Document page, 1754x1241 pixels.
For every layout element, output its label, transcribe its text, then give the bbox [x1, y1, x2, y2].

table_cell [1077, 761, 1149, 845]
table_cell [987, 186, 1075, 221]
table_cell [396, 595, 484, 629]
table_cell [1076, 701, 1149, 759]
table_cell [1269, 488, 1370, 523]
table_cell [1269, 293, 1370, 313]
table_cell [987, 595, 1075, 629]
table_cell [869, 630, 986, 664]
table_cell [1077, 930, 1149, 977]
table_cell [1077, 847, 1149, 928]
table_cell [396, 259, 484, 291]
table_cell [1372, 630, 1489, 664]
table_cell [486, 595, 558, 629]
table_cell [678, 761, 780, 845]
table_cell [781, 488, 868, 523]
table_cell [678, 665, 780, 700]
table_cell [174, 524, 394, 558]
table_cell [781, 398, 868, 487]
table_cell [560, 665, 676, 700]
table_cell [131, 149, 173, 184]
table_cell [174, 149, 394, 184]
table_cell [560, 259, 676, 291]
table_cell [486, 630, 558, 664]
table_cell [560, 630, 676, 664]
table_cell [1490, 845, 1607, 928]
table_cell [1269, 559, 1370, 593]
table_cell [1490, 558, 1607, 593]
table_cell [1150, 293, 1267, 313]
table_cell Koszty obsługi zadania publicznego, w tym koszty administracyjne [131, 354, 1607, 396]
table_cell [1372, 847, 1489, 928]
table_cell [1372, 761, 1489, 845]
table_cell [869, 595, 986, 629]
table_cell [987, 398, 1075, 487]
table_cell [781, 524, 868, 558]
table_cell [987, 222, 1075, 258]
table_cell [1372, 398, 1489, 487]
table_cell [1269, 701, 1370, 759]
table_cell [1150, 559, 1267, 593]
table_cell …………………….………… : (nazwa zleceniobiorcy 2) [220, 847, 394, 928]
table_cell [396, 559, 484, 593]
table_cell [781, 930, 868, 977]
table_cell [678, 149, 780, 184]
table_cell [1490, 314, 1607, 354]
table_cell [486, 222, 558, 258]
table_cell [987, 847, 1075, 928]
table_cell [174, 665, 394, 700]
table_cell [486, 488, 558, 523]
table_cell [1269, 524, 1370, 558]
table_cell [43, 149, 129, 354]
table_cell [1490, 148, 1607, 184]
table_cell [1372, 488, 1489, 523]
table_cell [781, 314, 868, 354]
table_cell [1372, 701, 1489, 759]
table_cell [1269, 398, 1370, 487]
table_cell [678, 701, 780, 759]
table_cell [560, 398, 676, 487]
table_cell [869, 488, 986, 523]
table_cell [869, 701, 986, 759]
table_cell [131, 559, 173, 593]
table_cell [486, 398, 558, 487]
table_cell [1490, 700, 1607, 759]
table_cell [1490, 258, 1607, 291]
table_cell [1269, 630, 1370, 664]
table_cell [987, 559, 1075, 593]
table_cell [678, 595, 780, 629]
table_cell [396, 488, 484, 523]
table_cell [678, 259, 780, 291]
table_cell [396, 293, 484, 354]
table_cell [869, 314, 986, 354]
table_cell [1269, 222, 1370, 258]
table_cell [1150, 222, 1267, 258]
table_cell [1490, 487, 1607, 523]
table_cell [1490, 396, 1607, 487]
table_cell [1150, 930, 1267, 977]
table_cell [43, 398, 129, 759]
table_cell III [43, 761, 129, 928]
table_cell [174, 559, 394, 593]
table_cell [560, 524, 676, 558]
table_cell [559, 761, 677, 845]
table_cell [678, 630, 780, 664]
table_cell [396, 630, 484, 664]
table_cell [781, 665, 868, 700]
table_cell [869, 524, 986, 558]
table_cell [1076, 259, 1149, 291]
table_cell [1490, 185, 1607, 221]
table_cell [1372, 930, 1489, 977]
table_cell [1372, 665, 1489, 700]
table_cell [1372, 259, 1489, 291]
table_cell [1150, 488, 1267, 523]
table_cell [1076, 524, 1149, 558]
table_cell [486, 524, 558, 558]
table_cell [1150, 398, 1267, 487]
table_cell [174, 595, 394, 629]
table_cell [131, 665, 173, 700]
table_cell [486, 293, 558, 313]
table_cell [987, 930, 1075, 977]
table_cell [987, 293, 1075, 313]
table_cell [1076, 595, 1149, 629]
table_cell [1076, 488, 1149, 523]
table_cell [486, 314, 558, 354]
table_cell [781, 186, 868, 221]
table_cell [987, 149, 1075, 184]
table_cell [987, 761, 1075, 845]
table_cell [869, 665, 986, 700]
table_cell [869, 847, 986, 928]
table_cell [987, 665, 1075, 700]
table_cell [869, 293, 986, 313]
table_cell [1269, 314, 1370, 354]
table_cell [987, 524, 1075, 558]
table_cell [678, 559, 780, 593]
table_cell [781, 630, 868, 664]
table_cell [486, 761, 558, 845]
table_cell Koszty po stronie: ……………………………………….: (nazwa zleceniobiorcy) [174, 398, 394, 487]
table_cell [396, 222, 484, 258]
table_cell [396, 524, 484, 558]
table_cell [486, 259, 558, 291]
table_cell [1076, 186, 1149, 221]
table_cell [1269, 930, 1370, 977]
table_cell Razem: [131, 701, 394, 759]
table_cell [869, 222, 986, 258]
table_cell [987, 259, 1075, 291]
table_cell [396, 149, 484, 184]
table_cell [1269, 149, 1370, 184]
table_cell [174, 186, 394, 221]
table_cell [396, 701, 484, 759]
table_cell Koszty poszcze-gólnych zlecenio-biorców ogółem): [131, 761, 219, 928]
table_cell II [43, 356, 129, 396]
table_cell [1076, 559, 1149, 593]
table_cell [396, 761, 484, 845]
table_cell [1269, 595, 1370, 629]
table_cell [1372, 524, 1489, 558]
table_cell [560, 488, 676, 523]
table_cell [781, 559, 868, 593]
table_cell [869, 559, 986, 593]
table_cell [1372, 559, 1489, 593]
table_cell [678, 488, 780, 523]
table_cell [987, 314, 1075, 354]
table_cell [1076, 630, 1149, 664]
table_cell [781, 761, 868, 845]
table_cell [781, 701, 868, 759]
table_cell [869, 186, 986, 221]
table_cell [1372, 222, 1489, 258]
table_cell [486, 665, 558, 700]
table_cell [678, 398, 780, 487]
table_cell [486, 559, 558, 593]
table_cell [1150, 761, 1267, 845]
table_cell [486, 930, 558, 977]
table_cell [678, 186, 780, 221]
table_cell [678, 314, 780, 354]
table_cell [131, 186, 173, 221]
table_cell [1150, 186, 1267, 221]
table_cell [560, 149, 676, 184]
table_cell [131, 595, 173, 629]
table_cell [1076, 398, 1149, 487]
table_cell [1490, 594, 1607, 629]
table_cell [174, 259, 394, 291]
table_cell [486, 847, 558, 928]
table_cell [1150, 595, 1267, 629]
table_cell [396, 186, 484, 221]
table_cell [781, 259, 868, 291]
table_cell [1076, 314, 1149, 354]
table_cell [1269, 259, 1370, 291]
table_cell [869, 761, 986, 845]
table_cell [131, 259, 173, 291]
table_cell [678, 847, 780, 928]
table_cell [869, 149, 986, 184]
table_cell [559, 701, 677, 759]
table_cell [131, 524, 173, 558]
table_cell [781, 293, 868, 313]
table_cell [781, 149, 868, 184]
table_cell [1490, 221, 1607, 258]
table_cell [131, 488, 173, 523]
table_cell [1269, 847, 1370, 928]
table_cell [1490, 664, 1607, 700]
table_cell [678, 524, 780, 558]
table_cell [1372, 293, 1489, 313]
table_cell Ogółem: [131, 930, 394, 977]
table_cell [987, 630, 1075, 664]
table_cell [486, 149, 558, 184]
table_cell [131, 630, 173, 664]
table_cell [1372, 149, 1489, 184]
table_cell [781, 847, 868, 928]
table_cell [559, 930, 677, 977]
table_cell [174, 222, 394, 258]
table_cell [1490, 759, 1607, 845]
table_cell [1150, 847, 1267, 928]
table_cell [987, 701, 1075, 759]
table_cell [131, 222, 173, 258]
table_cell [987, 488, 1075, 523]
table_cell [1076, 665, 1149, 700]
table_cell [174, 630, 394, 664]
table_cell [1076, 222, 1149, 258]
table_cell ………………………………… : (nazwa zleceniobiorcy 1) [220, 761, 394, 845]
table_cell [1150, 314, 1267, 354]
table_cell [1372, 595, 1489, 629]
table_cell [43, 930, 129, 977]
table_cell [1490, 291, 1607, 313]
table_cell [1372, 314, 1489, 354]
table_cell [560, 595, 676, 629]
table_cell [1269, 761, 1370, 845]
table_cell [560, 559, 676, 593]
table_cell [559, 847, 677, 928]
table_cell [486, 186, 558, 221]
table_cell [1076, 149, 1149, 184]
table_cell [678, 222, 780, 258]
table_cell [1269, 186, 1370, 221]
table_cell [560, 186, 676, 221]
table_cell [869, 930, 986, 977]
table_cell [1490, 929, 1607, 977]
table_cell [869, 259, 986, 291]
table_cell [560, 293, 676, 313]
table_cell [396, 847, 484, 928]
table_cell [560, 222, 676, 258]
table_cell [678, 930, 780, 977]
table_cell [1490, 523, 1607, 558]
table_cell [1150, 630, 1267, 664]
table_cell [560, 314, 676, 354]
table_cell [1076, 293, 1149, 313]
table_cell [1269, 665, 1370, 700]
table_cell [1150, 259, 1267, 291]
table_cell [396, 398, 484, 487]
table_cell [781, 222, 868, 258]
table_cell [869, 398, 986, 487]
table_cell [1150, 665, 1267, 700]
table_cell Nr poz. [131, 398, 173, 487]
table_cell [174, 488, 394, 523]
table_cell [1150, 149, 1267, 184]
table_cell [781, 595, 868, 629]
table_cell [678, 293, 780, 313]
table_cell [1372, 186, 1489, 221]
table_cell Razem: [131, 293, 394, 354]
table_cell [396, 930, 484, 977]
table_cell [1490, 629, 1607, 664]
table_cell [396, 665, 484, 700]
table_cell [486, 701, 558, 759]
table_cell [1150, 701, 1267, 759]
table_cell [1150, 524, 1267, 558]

- _Work to be completed_
Copy out the records word for word, starting with their first line and stopping after the line that contains "For every layout".

- _Solution to the exercise_
Document page, 1754x1241 pixels.
For every layout element, output its label, transcribe its text, then give the bbox [x1, y1, x2, y2].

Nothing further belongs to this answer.